В своей книге «Разные дни войны», воссоздающей своеобразную хронику войны от первого дня до последнего, как она отложилась в дневниках писателя, Симонов упоминает имя генерал-полковника Ивана Захаровича Сусайкова, которого он видел в первые дни войны в Бобруйске и который позже был членом Военного совета у Конева и Малиновского.
Я знал генерала Сусайкова по Румынии, где он на правах первого заместителя маршала Толбухина возглавлял Союзную Контрольную Комиссию. Сын кузнеца и сам в молодые годы кузнец, Сусайков принадлежал к тем нашим военным интеллигентам, к которым академия пришла уже после того, как их интеллект сформировался. Если в природе существовала сила, которая сыграла тут решающую роль, то этой силой была книга — на Сусайкова это правило распространялось безусловно, он был, как свидетельствовали мои наблюдения, великим книжником.

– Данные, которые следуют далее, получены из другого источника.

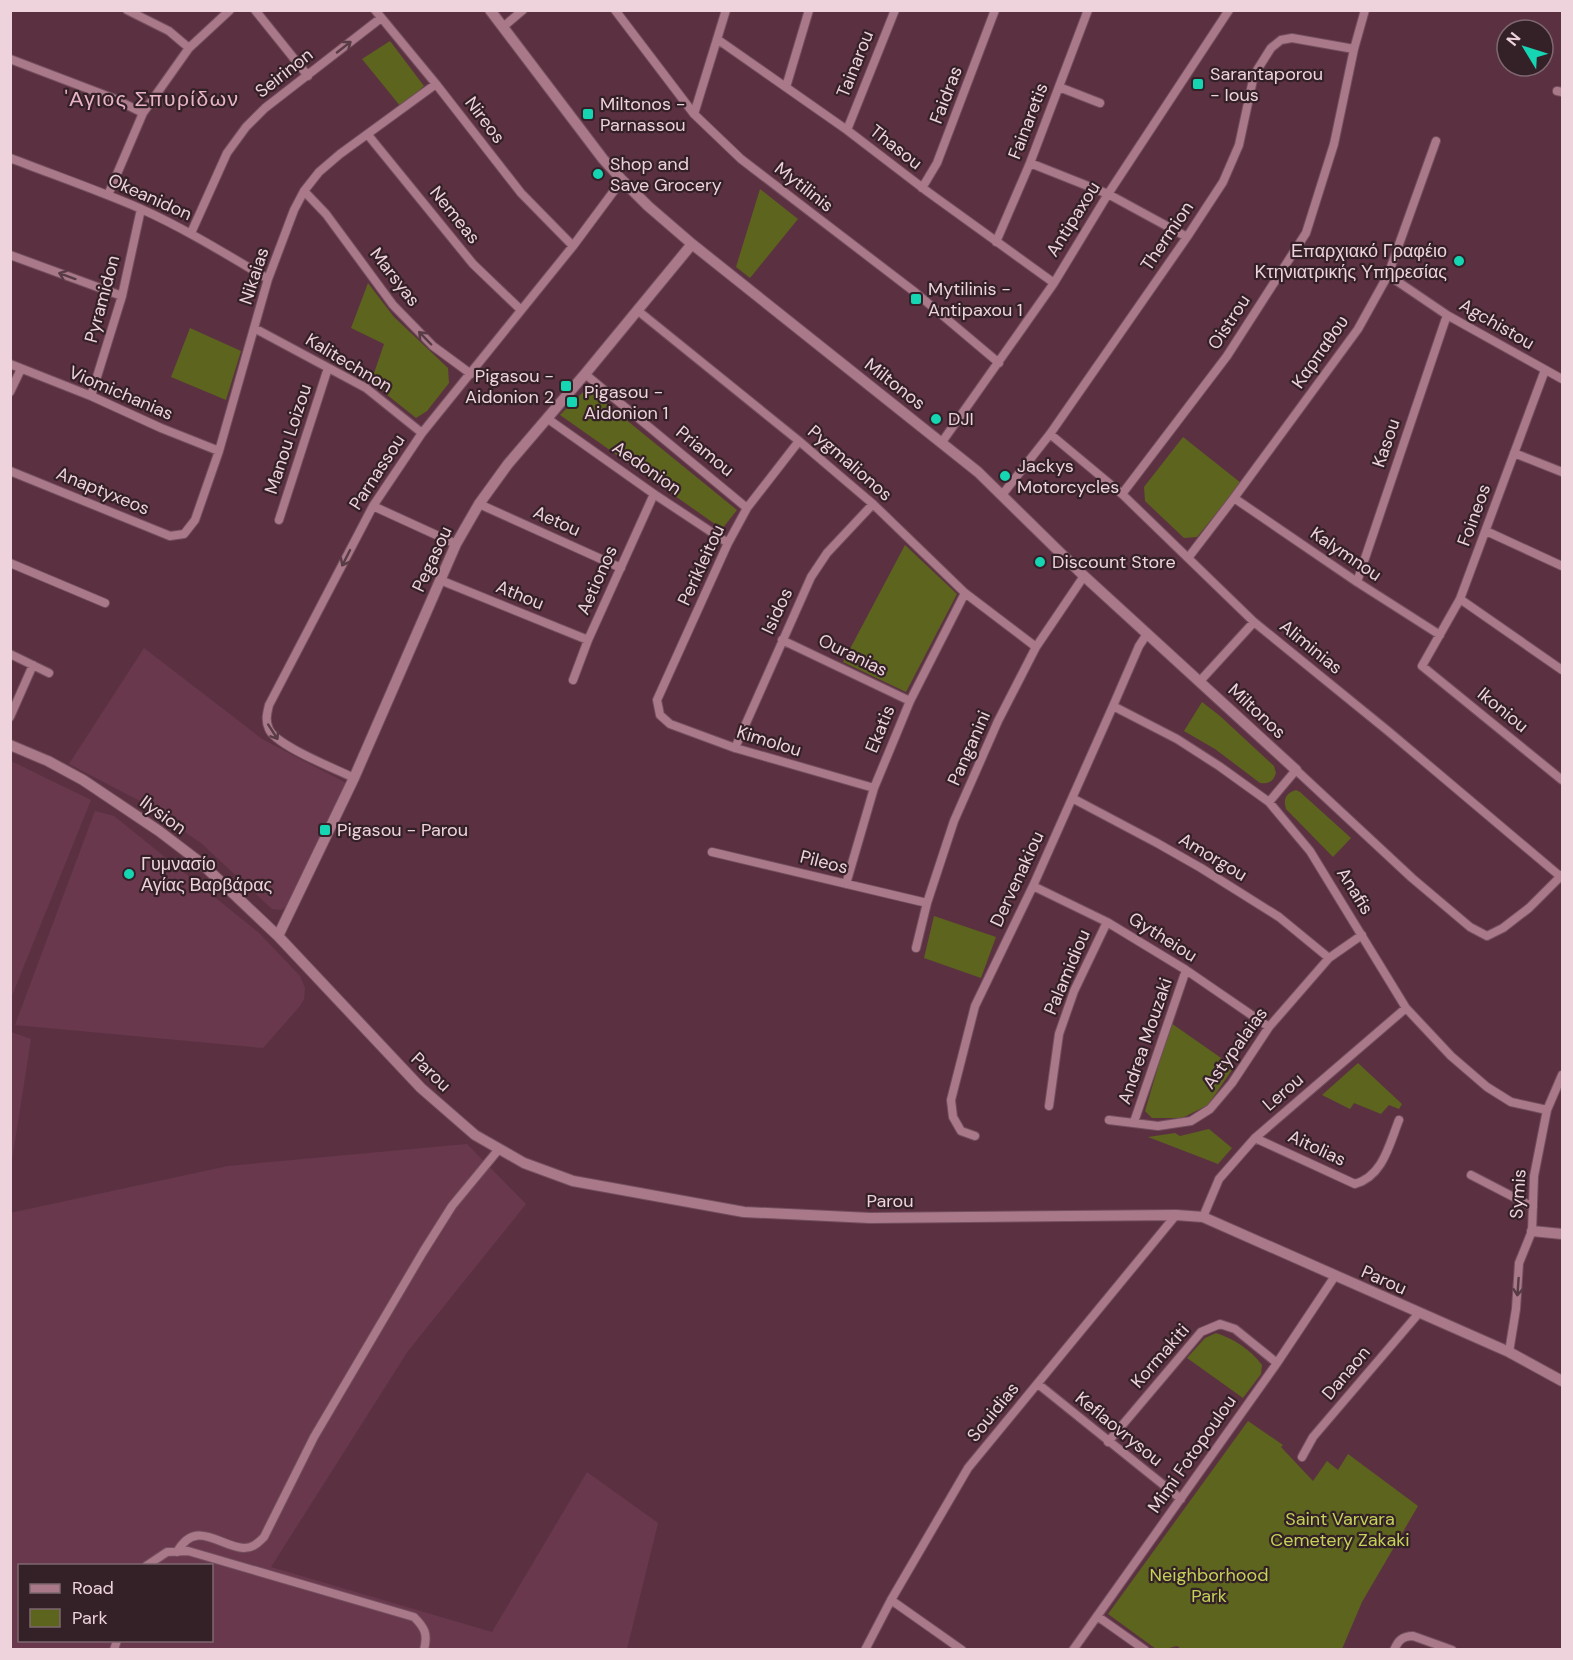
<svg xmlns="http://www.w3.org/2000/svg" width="1573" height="1660" viewBox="0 0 1573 1660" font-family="'DM Sans',sans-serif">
  <rect width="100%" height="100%" fill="#5b3142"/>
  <path fill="#69384c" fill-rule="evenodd" d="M 144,648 L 262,739 L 348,784 L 286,907 L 281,910 L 272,909 L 201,843 L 140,801 L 69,764 Z
    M 11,761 L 91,800 L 11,998 Z
    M 95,811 L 114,816 L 259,933 L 300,976 L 305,988 L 304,999 L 300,1006 L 263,1048 L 15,1025 Z
    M 11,1032 L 31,1039 L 11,1166 L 10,1032 Z
    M 467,1144 L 526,1204 L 408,1351 L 271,1567 L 492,1632 L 587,1472 L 658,1523 L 627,1649 L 11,1649 L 10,1213 L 228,1166 ZM 20,1566 L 212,1566 L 212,1640 L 20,1640 Z"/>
  <path fill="#5c641e" d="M 390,41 L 424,86 L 401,107 L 362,59 Z
    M 760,189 L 798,219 L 750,278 L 736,267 Z
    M 368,283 L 394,317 L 448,368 L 449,383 L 427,411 L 416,418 L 371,382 L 384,344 L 351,328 Z
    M 190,328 L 241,351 L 226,400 L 171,377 Z
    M 587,388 L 737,510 L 722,529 L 560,415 Z
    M 1183,437 L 1241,483 L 1197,537 L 1184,538 L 1145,501 L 1144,487 Z
    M 905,545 L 957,594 L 906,692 L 843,662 Z
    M 1202,702 L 1220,716 L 1274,766 L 1276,773 C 1273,782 1269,784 1260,783 L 1215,749 L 1184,731 Z
    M 1296,790 L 1300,792 L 1351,838 L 1333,857 L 1286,809 C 1283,799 1286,793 1296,790 Z
    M 934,916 L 996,937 L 981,978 L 924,958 Z
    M 1171,1023 L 1234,1067 L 1208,1105 L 1182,1118 L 1152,1118 L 1145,1111 Z
    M 1358,1063 L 1402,1104 L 1399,1109 L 1389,1105 L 1381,1114 L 1354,1103 L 1350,1109 L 1322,1095 Z
    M 1209,1129 L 1232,1148 L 1218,1164 L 1148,1137 L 1175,1133 L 1180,1136 Z
    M 1216,1333 C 1234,1339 1250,1349 1262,1365 L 1261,1374 L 1243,1398 L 1187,1358 L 1205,1338 Z
    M 1248,1421 L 1283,1445 L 1281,1447 L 1313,1481 L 1327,1461 L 1338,1470 L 1348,1454 L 1418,1506 L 1362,1602 L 1342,1649 L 1183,1650 L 1177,1646 L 1165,1649 L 1156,1649 L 1108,1614 Z"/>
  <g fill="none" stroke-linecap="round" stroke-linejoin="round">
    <g stroke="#744f5e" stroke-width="10">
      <path id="minor" d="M 127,10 L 169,31 L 189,48
        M 255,10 L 308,76
        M 375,10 L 436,84 L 521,193 L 573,246
        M 615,10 L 694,114 L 741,159 L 916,293 L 999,363
        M 503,27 L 523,10
        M 717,39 L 847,130 L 928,192 L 1054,283
        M 10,59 L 115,99 L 143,113
        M 786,87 L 809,10
        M 1059,87 L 1100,103
        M 1557,91 L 1562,92
        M 694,114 L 726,10
        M 847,130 L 895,10
        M 368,135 L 473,264 L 521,310
        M 10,158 C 54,175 97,190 139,208 C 184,228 226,254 268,279
        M 1030,163 L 1108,194 L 1187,237
        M 922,188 L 937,163 L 995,10
        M 304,191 L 326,214 L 393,305 L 433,346 L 471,374
        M 108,195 L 143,113 L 189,48 L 230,10
        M 191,233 L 227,153 L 246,127 L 265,108 L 381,18
        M 996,242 L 1030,163 L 1088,10
        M 10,255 L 122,296
        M 1388,275 L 1447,315 L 1562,379
        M 637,310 L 799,441 L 873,504 L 965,593 L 1036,647
        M 254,328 L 366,388 L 422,433
        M 10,364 L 91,396 L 161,428 L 219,451
        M 1545,370 L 1460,599 L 1422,666 L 1562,780
        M 585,374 L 747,508
        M 10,392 L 21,369
        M 91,396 L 122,296 L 141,209
        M 548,419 L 654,494 L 728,543
        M 1050,434 L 1122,494 L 1254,622 L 1388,731 L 1561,877
        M 799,441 L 747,508 L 728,543 L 657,700 L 660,715 L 670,724 L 735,748 L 874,788
        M 942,442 L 1054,283 L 1108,194 L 1229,10
        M 1514,453 L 1562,472
        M 10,471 L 170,536 L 184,534 L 195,520 L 219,451 L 268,279 L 294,210 L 304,191 L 319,172 L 340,154 L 436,84
        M 1122,494 L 1227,356 L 1306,233 L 1334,144 L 1354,49 L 1365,10
        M 1002,495 L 1050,434 L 1187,237 L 1223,182 L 1239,145 L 1254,75 L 1271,48 L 1281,40 L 1292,38 L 1354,49
        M 1234,498 L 1357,582 L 1440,635
        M 479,504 L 621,568
        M 373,506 L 456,544
        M 279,520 L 328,368
        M 1486,531 L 1562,566
        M 1188,558 L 1234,498 L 1358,329 L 1388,275 L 1436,141
        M 10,563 L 105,603
        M 440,580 L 588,640
        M 1357,582 L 1447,315
        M 1460,599 L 1562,670
        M 782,640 L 910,701
        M 10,654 L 49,673
        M 573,680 L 588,640 L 654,494
        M 1200,681 L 1254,622
        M 1113,706 L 1177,739 L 1219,766 L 1269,802 L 1310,851 L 1406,1008 L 1451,1056 L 1487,1087 L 1511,1102 L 1547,1110
        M 10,717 L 33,665
        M 735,748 L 811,577 L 827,553 L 873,504
        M 354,778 C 336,769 275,745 269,729 C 265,720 267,714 269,705 L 373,506 L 422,433 L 573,246 L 622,180
        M 1072,798 L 1157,843 L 1201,868 L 1279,917 L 1329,958
        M 1269,802 L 1296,770 L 1412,878 L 1470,927 L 1487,936 L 1503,928 L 1529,908 L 1562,875
        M 712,852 L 927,903
        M 846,884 L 874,788 L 910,701 L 965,593
        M 1033,886 L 1107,922 L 1186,970 L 1269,1027
        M 916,948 L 927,903 L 954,821 L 998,721 L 1036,647 L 1084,576
        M 1049,1106 L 1059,1034 L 1074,991 L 1107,922
        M 1109,1120 L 1158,1126 L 1191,1121 L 1210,1109 L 1232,1083 L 1269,1027 L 1329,958 L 1362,935
        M 1134,1122 L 1186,970
        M 975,1136 L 961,1131 L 953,1117 L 951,1100 L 975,1006 L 1033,886 L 1113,706 L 1139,646 L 1147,634
        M 1255,1138 L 1355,1184 C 1383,1176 1389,1145 1399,1120
        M 1471,1175 L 1533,1207
        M 1203,1217 L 1219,1179 L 1255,1138 L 1406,1008
        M 1509,1352 L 1516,1309 L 1519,1263 L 1532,1231 L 1534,1176 L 1547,1110 L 1562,1075
        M 1038,1384 L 1181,1499
        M 1108,1442 L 1201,1332 L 1220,1324 L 1235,1329 L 1277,1363
        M 1302,1457 L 1313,1437 L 1419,1313
        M 177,1552 C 196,1518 220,1547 244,1548 C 253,1548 258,1543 264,1537 L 314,1437 L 423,1252 L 452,1206 L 499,1149
        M 146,1566 L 167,1552 L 188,1551 L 414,1617 C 425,1628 428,1634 424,1650
        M 891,1600 L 962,1650
        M 1097,1616 L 1145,1650
        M 114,1650 L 117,1640
        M 865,1650 L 891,1600 L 968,1468 L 1176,1215
        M 1073,1650 L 1277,1363 L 1335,1276
        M 1394,1650 C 1398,1641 1402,1636 1413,1636 L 1452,1650"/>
    </g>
    <g stroke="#744f5e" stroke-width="12">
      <path id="tertiary" d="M 490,10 L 603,159 L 622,180 L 648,206 L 692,244 L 978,472 L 1084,576 L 1296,770
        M 10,745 L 48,761 L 83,780 L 159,831 L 201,863 L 278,936 L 421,1088 L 475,1135 L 524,1163 L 573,1181 L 744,1212 L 870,1218 L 1176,1215 L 1203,1217 L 1509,1352 L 1562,1381
        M 278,936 L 354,778 L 456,544 L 479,504 L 508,464 L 585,374 L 692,244
        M 1532,1231 L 1562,1234"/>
    </g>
    <use href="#minor" stroke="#a9798a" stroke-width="8"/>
    <use href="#tertiary" stroke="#a9798a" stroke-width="10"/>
  </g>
  <defs><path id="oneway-shaft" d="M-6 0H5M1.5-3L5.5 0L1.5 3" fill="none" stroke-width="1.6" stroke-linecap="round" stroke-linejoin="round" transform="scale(1.5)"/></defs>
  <g stroke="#573b45">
    <use href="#oneway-shaft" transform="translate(344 47) rotate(-38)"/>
    <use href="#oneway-shaft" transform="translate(67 276) rotate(-160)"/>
    <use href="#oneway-shaft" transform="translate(425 338) rotate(-134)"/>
    <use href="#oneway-shaft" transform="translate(346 558) rotate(117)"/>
    <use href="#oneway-shaft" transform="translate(273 732) rotate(57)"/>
    <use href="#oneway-shaft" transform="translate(1518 1287) rotate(94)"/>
  </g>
  <g fill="#15d5b3" stroke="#342027" stroke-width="2">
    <rect x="1192" y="78" width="12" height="12" rx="3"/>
    <rect x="582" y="108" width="12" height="12" rx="3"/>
    <circle cx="598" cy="174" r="6"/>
    <circle cx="1459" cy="261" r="6"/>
    <rect x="910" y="293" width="12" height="12" rx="3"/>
    <rect x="560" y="380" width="12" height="12" rx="3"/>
    <rect x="566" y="396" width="12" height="12" rx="3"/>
    <circle cx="936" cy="419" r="6"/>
    <circle cx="1005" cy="476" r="6"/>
    <circle cx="1040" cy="562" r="6"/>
    <rect x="319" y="824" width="12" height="12" rx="3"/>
    <circle cx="129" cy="874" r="6"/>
  </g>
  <g text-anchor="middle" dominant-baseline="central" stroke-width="4.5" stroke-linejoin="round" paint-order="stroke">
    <g font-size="18" fill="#eed2dc" stroke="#342027">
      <text transform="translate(855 64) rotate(-68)">Tainarou</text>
      <text transform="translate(284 73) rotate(-38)">Seirinon</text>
      <text transform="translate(946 95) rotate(-69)">Faidras</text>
      <text transform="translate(485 120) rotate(53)">Nireos</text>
      <text transform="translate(1028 121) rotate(-69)">Fainaretis</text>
      <text transform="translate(896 147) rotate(38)">Thasou</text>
      <text transform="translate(804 187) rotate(38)">Mytilinis</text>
      <text transform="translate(150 197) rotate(24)">Okeanidon</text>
      <text transform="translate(455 215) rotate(51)">Nemeas</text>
      <text transform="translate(1073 219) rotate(-58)">Antipaxou</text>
      <text transform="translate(1167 236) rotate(-56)">Thermion</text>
      <text transform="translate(254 276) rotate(-72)">Nikaias</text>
      <text transform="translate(395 277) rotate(52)">Marsyas</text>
      <text transform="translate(102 299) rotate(-75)">Pyramidon</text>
      <text transform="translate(1229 322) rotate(-57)">Oistrou</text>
      <text transform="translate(1497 324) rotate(30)">Agchistou</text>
      <text transform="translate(1320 352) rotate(-55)">Καρπαθου</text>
      <text transform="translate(349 363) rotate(31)">Kalitechnon</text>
      <text transform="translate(895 384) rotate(38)">Miltonos</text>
      <text transform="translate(121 393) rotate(23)">Viomichanias</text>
      <text transform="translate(288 439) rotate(-72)">Manou Loizou</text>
      <text transform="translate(1386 443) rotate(-71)">Kasou</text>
      <text transform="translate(705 451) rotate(39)">Priamou</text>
      <text transform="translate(850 463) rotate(41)">Pygmalionos</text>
      <text transform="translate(647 468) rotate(35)">Aedonion</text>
      <text transform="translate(377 472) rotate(-57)">Parnassou</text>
      <text transform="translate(103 491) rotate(22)">Anaptyxeos</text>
      <text transform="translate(1474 515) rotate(-70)">Foineos</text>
      <text transform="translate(557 521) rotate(24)">Aetou</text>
      <text transform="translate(1346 554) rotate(34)">Kalymnou</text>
      <text transform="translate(432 559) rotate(-65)">Pegasou</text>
      <text transform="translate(701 565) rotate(-65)">Perikleitou</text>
      <text transform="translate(597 580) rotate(-66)">Aetionos</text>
      <text transform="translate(520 595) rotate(22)">Athou</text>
      <text transform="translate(777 611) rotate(-65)">Isidos</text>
      <text transform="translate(1311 647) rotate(39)">Aliminias</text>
      <text transform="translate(853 655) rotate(26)">Ouranias</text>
      <text transform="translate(1503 710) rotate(39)">Ikoniou</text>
      <text transform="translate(1257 711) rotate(43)">Miltonos</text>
      <text transform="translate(880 729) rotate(-68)">Ekatis</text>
      <text transform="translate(769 741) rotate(17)">Kimolou</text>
      <text transform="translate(969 748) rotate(-66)">Panganini</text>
      <text transform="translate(163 815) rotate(36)">Ilysion</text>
      <text transform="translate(1213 857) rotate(31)">Amorgou</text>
      <text transform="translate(824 862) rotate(14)">Pileos</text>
      <text transform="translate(1017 879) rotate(-65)">Dervenakiou</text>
      <text transform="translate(1355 891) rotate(58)">Anafis</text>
      <text transform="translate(1163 937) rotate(32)">Gytheiou</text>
      <text transform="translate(1067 972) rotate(-67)">Palamidiou</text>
      <text transform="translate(1145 1041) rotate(-71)">Andrea Mouzaki</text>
      <text transform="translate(1235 1048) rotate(-54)">Astypalaias</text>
      <text transform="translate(431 1072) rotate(44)">Parou</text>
      <text transform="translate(1283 1092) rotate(-41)">Lerou</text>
      <text transform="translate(1317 1148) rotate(25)">Aitolias</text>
      <text transform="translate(1518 1194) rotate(-86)">Symis</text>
      <text x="890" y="1201">Parou</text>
      <text transform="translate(1384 1280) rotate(24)">Parou</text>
      <text transform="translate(1160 1356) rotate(-49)">Kormakiti</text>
      <text transform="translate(1346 1373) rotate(-50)">Danaon</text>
      <text transform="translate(993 1412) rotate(-51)">Souidias</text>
      <text transform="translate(1119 1429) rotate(39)">Keflaovrysou</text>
      <text transform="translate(1192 1454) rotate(-55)">Mimi Fotopoulou</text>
    </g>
    <g font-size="18" fill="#eed2dc" stroke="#342027" text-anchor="start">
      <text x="1210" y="74">Sarantaporou<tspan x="1210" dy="21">- Ious</tspan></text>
      <text x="600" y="104">Miltonos -<tspan x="600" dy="21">Parnassou</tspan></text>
      <text x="610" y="164">Shop and<tspan x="610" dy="21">Save Grocery</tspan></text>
      <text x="1447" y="251" text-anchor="end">Επαρχιακό Γραφέιο<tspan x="1447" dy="21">Κτηνιατρικής Υπηρεσίας</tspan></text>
      <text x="928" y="289">Mytilinis -<tspan x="928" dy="21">Antipaxou 1</tspan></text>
      <text x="554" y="376" text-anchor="end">Pigasou -<tspan x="554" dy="21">Aidonion 2</tspan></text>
      <text x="584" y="392">Pigasou -<tspan x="584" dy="21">Aidonion 1</tspan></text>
      <text x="948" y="419">DJI</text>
      <text x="1017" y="466">Jackys<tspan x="1017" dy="21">Motorcycles</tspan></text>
      <text x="1052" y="562">Discount Store</text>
      <text x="337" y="830">Pigasou - Parou</text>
      <text x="141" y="864">Γυμνασίο<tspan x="141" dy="21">Αγίας Βαρβάρας</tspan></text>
    </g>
    <g font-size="18" fill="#c4d357" stroke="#342027">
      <text x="1340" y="1519">Saint Varvara<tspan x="1340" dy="21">Cemetery Zakaki</tspan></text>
      <text x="1209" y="1575">Neighborhood<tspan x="1209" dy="21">Park</tspan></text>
    </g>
    <g font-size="21" letter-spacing="1.5" fill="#e8b3c6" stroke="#342027">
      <text x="152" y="99">'Αγιος Σπυρίδων</text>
    </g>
  </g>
  <rect width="1573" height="1660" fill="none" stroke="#eed2dc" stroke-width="24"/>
  <rect x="18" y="1564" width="195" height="78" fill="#342027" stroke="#7e676f" stroke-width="1.5"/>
  <rect x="30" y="1584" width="30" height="9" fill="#a9798a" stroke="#7e676f" stroke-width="1.5"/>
  <text x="72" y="1594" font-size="18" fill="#eed2dc">Road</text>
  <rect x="30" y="1609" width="30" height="18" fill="#5c641e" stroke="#7e676f" stroke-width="1.5"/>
  <text x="72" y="1624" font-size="18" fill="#eed2dc">Park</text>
  <g transform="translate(1525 48) rotate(308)"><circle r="28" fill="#342027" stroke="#7e676f" stroke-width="1.5"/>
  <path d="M0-4.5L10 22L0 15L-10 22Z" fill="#15d5b3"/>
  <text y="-9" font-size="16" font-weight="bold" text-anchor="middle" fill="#eed2dc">N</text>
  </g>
</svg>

Смуглолицый и светлоглазый, заметно светлоглазый, он был невысок и покатоплеч. Они у него, эти плечи, были сильными, сразу видно — кузнец. Но в походке он был, как мне привиделось, скован, не мог ходить быстро, даже если присмотреться, тянул ногу — не след ли ранения? В остальном был очень хорош — красивый, сильный человек с живым умом, наблюдательный. Вот прочел симоновскую повесть о Пантелееве и вспомнил Сусайкова: нет, эти люди были похожи не только тем, что были людьми одних социальных истоков, их сближало и иное — убежденность человека, которого сотворила революция и который понимает, что всем обязан ей.
Москва, остановившая свой выбор на этом человеке, когда речь шла о главе Союзной Контрольной Комиссии, имела на этот счет веские резоны. Пост этот, в сущности, пост военного дипломата, человека образованного, мыслящего, умеющего строить отношения с людьми, среди которых было немало иностранцев. Сусайков этими качествами обладал и явил их в Румынии в полной мере — он был там популярен.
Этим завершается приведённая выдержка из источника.